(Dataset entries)
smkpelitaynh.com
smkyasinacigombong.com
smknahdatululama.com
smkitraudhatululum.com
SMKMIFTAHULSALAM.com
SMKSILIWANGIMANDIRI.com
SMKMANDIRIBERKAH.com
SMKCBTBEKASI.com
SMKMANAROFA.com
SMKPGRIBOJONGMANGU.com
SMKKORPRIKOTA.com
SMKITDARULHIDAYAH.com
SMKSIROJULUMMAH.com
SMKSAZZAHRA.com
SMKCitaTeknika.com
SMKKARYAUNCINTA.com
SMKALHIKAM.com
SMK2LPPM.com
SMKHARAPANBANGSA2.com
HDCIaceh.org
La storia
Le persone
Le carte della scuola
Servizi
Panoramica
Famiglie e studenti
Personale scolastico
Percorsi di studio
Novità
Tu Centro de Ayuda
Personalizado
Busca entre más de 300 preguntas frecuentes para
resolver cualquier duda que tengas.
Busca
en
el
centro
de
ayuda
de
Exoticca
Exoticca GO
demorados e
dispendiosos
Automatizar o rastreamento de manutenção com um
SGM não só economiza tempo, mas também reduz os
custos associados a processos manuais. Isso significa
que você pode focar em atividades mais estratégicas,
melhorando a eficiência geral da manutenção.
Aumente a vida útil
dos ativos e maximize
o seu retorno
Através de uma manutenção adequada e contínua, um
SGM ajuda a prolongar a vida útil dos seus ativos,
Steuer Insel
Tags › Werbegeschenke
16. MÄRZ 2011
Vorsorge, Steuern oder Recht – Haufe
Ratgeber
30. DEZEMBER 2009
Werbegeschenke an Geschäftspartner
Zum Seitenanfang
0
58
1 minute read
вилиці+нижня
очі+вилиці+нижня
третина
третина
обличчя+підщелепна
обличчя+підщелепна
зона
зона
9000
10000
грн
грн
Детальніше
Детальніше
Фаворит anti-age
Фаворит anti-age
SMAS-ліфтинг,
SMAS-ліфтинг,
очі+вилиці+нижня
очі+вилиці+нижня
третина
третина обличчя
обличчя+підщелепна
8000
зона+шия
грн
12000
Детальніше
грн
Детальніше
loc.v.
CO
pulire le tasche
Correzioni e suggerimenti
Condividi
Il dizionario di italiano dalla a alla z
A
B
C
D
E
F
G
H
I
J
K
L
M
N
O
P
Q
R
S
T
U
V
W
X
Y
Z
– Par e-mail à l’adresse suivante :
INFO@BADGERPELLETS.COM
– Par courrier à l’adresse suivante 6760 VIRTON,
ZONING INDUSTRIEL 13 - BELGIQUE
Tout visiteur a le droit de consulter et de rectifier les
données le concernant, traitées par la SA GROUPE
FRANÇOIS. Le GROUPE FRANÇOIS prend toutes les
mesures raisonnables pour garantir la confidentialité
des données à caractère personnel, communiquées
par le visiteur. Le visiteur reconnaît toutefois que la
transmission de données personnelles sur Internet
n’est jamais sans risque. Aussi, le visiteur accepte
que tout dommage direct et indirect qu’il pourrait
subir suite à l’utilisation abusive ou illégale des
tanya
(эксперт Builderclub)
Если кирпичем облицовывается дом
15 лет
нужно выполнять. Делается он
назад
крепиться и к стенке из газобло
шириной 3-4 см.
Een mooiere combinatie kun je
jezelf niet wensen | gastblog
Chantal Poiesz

Task statement: The lines from the beginning of the records through the line containing "ZONING INDUSTRIEL 13 - BELGIQUE" should be reproduced exactly. Include nothing else.

Result of the task:
smkpelitaynh.com
smkyasinacigombong.com
smknahdatululama.com
smkitraudhatululum.com
SMKMIFTAHULSALAM.com
SMKSILIWANGIMANDIRI.com
SMKMANDIRIBERKAH.com
SMKCBTBEKASI.com
SMKMANAROFA.com
SMKPGRIBOJONGMANGU.com
SMKKORPRIKOTA.com
SMKITDARULHIDAYAH.com
SMKSIROJULUMMAH.com
SMKSAZZAHRA.com
SMKCitaTeknika.com
SMKKARYAUNCINTA.com
SMKALHIKAM.com
SMK2LPPM.com
SMKHARAPANBANGSA2.com
HDCIaceh.org
La storia
Le persone
Le carte della scuola
Servizi
Panoramica
Famiglie e studenti
Personale scolastico
Percorsi di studio
Novità
Tu Centro de Ayuda
Personalizado
Busca entre más de 300 preguntas frecuentes para
resolver cualquier duda que tengas.
Busca
en
el
centro
de
ayuda
de
Exoticca
Exoticca GO
demorados e
dispendiosos
Automatizar o rastreamento de manutenção com um
SGM não só economiza tempo, mas também reduz os
custos associados a processos manuais. Isso significa
que você pode focar em atividades mais estratégicas,
melhorando a eficiência geral da manutenção.
Aumente a vida útil
dos ativos e maximize
o seu retorno
Através de uma manutenção adequada e contínua, um
SGM ajuda a prolongar a vida útil dos seus ativos,
Steuer Insel
Tags › Werbegeschenke
16. MÄRZ 2011
Vorsorge, Steuern oder Recht – Haufe
Ratgeber
30. DEZEMBER 2009
Werbegeschenke an Geschäftspartner
Zum Seitenanfang
0
58
1 minute read
вилиці+нижня
очі+вилиці+нижня
третина
третина
обличчя+підщелепна
обличчя+підщелепна
зона
зона
9000
10000
грн
грн
Детальніше
Детальніше
Фаворит anti-age
Фаворит anti-age
SMAS-ліфтинг,
SMAS-ліфтинг,
очі+вилиці+нижня
очі+вилиці+нижня
третина
третина обличчя
обличчя+підщелепна
8000
зона+шия
грн
12000
Детальніше
грн
Детальніше
loc.v.
CO
pulire le tasche
Correzioni e suggerimenti
Condividi
Il dizionario di italiano dalla a alla z
A
B
C
D
E
F
G
H
I
J
K
L
M
N
O
P
Q
R
S
T
U
V
W
X
Y
Z
– Par e-mail à l’adresse suivante :
INFO@BADGERPELLETS.COM
– Par courrier à l’adresse suivante 6760 VIRTON,
ZONING INDUSTRIEL 13 - BELGIQUE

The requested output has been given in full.